- [What to produce] A faithful, complete copy of the records is required.

Collected data:
=== Begin Enclosure ===
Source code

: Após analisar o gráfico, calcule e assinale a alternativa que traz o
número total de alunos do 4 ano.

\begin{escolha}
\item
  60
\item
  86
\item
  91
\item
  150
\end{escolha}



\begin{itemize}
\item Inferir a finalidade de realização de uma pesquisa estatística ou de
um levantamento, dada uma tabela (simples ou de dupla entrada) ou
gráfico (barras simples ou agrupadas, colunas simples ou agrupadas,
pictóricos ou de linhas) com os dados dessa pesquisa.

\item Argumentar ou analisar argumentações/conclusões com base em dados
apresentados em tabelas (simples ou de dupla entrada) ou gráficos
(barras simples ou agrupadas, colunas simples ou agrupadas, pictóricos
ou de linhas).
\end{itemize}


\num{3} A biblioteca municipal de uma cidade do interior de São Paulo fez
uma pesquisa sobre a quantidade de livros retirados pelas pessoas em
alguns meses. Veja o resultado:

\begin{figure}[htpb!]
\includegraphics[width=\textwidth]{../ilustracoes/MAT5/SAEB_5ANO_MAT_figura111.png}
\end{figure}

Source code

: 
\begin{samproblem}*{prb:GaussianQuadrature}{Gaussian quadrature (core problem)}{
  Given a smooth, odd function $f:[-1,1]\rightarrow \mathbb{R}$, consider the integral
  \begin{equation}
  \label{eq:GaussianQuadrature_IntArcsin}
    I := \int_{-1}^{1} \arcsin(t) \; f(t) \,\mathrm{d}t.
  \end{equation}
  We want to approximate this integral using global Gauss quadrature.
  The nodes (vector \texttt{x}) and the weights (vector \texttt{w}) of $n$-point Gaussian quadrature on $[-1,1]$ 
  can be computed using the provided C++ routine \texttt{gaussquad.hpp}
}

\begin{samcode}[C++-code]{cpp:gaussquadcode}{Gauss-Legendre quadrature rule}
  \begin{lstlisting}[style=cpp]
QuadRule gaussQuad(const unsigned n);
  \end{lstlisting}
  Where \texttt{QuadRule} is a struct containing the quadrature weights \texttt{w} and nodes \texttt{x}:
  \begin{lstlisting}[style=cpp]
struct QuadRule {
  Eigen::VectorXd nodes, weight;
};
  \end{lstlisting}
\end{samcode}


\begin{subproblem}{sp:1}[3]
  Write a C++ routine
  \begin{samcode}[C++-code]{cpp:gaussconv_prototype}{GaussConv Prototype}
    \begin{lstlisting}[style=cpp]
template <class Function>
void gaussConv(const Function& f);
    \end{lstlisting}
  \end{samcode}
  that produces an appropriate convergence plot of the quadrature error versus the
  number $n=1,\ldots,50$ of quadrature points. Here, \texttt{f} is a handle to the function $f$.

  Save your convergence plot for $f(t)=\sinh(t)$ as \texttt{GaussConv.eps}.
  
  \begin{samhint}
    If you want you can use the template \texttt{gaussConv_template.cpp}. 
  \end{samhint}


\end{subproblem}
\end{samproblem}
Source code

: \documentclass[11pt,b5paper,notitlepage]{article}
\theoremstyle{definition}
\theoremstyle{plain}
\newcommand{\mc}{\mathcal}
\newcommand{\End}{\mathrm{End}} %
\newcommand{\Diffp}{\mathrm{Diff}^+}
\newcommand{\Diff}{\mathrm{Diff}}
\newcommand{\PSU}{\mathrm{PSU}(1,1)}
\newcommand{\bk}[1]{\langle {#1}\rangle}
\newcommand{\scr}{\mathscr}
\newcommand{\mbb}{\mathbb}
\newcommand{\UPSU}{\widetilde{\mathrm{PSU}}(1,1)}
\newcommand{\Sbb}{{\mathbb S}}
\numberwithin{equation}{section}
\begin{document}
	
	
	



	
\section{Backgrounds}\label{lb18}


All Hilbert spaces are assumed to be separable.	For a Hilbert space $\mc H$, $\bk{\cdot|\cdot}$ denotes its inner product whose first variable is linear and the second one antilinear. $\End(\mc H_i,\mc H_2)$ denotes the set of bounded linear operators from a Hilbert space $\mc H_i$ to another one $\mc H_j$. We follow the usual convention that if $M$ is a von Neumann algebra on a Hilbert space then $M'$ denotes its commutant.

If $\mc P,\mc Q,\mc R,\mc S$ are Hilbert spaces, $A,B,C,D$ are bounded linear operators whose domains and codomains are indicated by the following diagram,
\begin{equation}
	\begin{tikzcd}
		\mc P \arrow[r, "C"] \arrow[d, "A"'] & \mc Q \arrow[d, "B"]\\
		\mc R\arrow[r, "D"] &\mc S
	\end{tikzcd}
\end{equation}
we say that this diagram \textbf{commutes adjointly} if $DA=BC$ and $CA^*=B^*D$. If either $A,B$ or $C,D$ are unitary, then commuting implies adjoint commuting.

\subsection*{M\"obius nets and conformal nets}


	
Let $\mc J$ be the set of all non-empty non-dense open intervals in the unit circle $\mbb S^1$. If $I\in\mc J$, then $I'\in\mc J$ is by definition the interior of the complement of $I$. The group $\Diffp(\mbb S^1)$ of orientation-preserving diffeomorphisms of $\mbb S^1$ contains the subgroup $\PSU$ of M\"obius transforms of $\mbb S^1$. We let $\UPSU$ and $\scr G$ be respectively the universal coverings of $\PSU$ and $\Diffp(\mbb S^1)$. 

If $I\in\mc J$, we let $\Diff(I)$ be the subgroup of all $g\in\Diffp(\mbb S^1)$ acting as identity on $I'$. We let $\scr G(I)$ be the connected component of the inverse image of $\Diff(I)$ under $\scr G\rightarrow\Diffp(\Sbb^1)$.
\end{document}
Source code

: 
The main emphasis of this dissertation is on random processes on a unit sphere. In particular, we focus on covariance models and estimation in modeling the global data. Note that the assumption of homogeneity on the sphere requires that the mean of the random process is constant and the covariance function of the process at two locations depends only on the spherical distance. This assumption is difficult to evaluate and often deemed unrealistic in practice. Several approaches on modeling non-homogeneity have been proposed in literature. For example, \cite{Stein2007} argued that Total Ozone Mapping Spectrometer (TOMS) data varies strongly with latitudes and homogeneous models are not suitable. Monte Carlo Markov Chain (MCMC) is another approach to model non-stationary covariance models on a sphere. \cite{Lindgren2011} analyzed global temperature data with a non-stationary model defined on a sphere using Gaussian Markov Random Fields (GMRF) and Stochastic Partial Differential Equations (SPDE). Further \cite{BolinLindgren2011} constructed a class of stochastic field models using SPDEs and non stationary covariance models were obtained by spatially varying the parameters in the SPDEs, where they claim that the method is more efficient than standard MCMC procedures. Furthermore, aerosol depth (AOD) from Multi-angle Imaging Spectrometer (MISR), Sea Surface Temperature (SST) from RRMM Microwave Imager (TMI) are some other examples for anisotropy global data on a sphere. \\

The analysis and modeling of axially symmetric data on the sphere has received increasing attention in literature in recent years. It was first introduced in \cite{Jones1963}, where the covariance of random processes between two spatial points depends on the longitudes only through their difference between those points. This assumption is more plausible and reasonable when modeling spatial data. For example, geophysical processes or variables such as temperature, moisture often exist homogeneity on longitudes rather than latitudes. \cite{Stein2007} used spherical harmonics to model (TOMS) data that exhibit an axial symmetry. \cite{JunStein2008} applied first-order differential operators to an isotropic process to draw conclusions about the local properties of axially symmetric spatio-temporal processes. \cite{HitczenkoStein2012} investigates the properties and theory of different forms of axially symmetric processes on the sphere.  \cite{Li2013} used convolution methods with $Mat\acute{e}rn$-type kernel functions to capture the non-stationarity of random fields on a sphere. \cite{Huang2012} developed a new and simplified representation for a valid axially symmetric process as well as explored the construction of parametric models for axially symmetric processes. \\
=== End Enclosure ===
- [Solution below]
Source code

: Após analisar o gráfico, calcule e assinale a alternativa que traz o
número total de alunos do 4 ano.

\begin{escolha}
\item
  60
\item
  86
\item
  91
\item
  150
\end{escolha}



\begin{itemize}
\item Inferir a finalidade de realização de uma pesquisa estatística ou de
um levantamento, dada uma tabela (simples ou de dupla entrada) ou
gráfico (barras simples ou agrupadas, colunas simples ou agrupadas,
pictóricos ou de linhas) com os dados dessa pesquisa.

\item Argumentar ou analisar argumentações/conclusões com base em dados
apresentados em tabelas (simples ou de dupla entrada) ou gráficos
(barras simples ou agrupadas, colunas simples ou agrupadas, pictóricos
ou de linhas).
\end{itemize}


\num{3} A biblioteca municipal de uma cidade do interior de São Paulo fez
uma pesquisa sobre a quantidade de livros retirados pelas pessoas em
alguns meses. Veja o resultado:

\begin{figure}[htpb!]
\includegraphics[width=\textwidth]{../ilustracoes/MAT5/SAEB_5ANO_MAT_figura111.png}
\end{figure}

Source code

: 
\begin{samproblem}*{prb:GaussianQuadrature}{Gaussian quadrature (core problem)}{
  Given a smooth, odd function $f:[-1,1]\rightarrow \mathbb{R}$, consider the integral
  \begin{equation}
  \label{eq:GaussianQuadrature_IntArcsin}
    I := \int_{-1}^{1} \arcsin(t) \; f(t) \,\mathrm{d}t.
  \end{equation}
  We want to approximate this integral using global Gauss quadrature.
  The nodes (vector \texttt{x}) and the weights (vector \texttt{w}) of $n$-point Gaussian quadrature on $[-1,1]$ 
  can be computed using the provided C++ routine \texttt{gaussquad.hpp}
}

\begin{samcode}[C++-code]{cpp:gaussquadcode}{Gauss-Legendre quadrature rule}
  \begin{lstlisting}[style=cpp]
QuadRule gaussQuad(const unsigned n);
  \end{lstlisting}
  Where \texttt{QuadRule} is a struct containing the quadrature weights \texttt{w} and nodes \texttt{x}:
  \begin{lstlisting}[style=cpp]
struct QuadRule {
  Eigen::VectorXd nodes, weight;
};
  \end{lstlisting}
\end{samcode}


\begin{subproblem}{sp:1}[3]
  Write a C++ routine
  \begin{samcode}[C++-code]{cpp:gaussconv_prototype}{GaussConv Prototype}
    \begin{lstlisting}[style=cpp]
template <class Function>
void gaussConv(const Function& f);
    \end{lstlisting}
  \end{samcode}
  that produces an appropriate convergence plot of the quadrature error versus the
  number $n=1,\ldots,50$ of quadrature points. Here, \texttt{f} is a handle to the function $f$.

  Save your convergence plot for $f(t)=\sinh(t)$ as \texttt{GaussConv.eps}.
  
  \begin{samhint}
    If you want you can use the template \texttt{gaussConv_template.cpp}. 
  \end{samhint}


\end{subproblem}
\end{samproblem}
Source code

: \documentclass[11pt,b5paper,notitlepage]{article}
\theoremstyle{definition}
\theoremstyle{plain}
\newcommand{\mc}{\mathcal}
\newcommand{\End}{\mathrm{End}} %
\newcommand{\Diffp}{\mathrm{Diff}^+}
\newcommand{\Diff}{\mathrm{Diff}}
\newcommand{\PSU}{\mathrm{PSU}(1,1)}
\newcommand{\bk}[1]{\langle {#1}\rangle}
\newcommand{\scr}{\mathscr}
\newcommand{\mbb}{\mathbb}
\newcommand{\UPSU}{\widetilde{\mathrm{PSU}}(1,1)}
\newcommand{\Sbb}{{\mathbb S}}
\numberwithin{equation}{section}
\begin{document}
	
	
	



	
\section{Backgrounds}\label{lb18}


All Hilbert spaces are assumed to be separable.	For a Hilbert space $\mc H$, $\bk{\cdot|\cdot}$ denotes its inner product whose first variable is linear and the second one antilinear. $\End(\mc H_i,\mc H_2)$ denotes the set of bounded linear operators from a Hilbert space $\mc H_i$ to another one $\mc H_j$. We follow the usual convention that if $M$ is a von Neumann algebra on a Hilbert space then $M'$ denotes its commutant.

If $\mc P,\mc Q,\mc R,\mc S$ are Hilbert spaces, $A,B,C,D$ are bounded linear operators whose domains and codomains are indicated by the following diagram,
\begin{equation}
	\begin{tikzcd}
		\mc P \arrow[r, "C"] \arrow[d, "A"'] & \mc Q \arrow[d, "B"]\\
		\mc R\arrow[r, "D"] &\mc S
	\end{tikzcd}
\end{equation}
we say that this diagram \textbf{commutes adjointly} if $DA=BC$ and $CA^*=B^*D$. If either $A,B$ or $C,D$ are unitary, then commuting implies adjoint commuting.

\subsection*{M\"obius nets and conformal nets}


	
Let $\mc J$ be the set of all non-empty non-dense open intervals in the unit circle $\mbb S^1$. If $I\in\mc J$, then $I'\in\mc J$ is by definition the interior of the complement of $I$. The group $\Diffp(\mbb S^1)$ of orientation-preserving diffeomorphisms of $\mbb S^1$ contains the subgroup $\PSU$ of M\"obius transforms of $\mbb S^1$. We let $\UPSU$ and $\scr G$ be respectively the universal coverings of $\PSU$ and $\Diffp(\mbb S^1)$. 

If $I\in\mc J$, we let $\Diff(I)$ be the subgroup of all $g\in\Diffp(\mbb S^1)$ acting as identity on $I'$. We let $\scr G(I)$ be the connected component of the inverse image of $\Diff(I)$ under $\scr G\rightarrow\Diffp(\Sbb^1)$.
\end{document}
Source code

: 
The main emphasis of this dissertation is on random processes on a unit sphere. In particular, we focus on covariance models and estimation in modeling the global data. Note that the assumption of homogeneity on the sphere requires that the mean of the random process is constant and the covariance function of the process at two locations depends only on the spherical distance. This assumption is difficult to evaluate and often deemed unrealistic in practice. Several approaches on modeling non-homogeneity have been proposed in literature. For example, \cite{Stein2007} argued that Total Ozone Mapping Spectrometer (TOMS) data varies strongly with latitudes and homogeneous models are not suitable. Monte Carlo Markov Chain (MCMC) is another approach to model non-stationary covariance models on a sphere. \cite{Lindgren2011} analyzed global temperature data with a non-stationary model defined on a sphere using Gaussian Markov Random Fields (GMRF) and Stochastic Partial Differential Equations (SPDE). Further \cite{BolinLindgren2011} constructed a class of stochastic field models using SPDEs and non stationary covariance models were obtained by spatially varying the parameters in the SPDEs, where they claim that the method is more efficient than standard MCMC procedures. Furthermore, aerosol depth (AOD) from Multi-angle Imaging Spectrometer (MISR), Sea Surface Temperature (SST) from RRMM Microwave Imager (TMI) are some other examples for anisotropy global data on a sphere. \\

The analysis and modeling of axially symmetric data on the sphere has received increasing attention in literature in recent years. It was first introduced in \cite{Jones1963}, where the covariance of random processes between two spatial points depends on the longitudes only through their difference between those points. This assumption is more plausible and reasonable when modeling spatial data. For example, geophysical processes or variables such as temperature, moisture often exist homogeneity on longitudes rather than latitudes. \cite{Stein2007} used spherical harmonics to model (TOMS) data that exhibit an axial symmetry. \cite{JunStein2008} applied first-order differential operators to an isotropic process to draw conclusions about the local properties of axially symmetric spatio-temporal processes. \cite{HitczenkoStein2012} investigates the properties and theory of different forms of axially symmetric processes on the sphere.  \cite{Li2013} used convolution methods with $Mat\acute{e}rn$-type kernel functions to capture the non-stationarity of random fields on a sphere. \cite{Huang2012} developed a new and simplified representation for a valid axially symmetric process as well as explored the construction of parametric models for axially symmetric processes. \\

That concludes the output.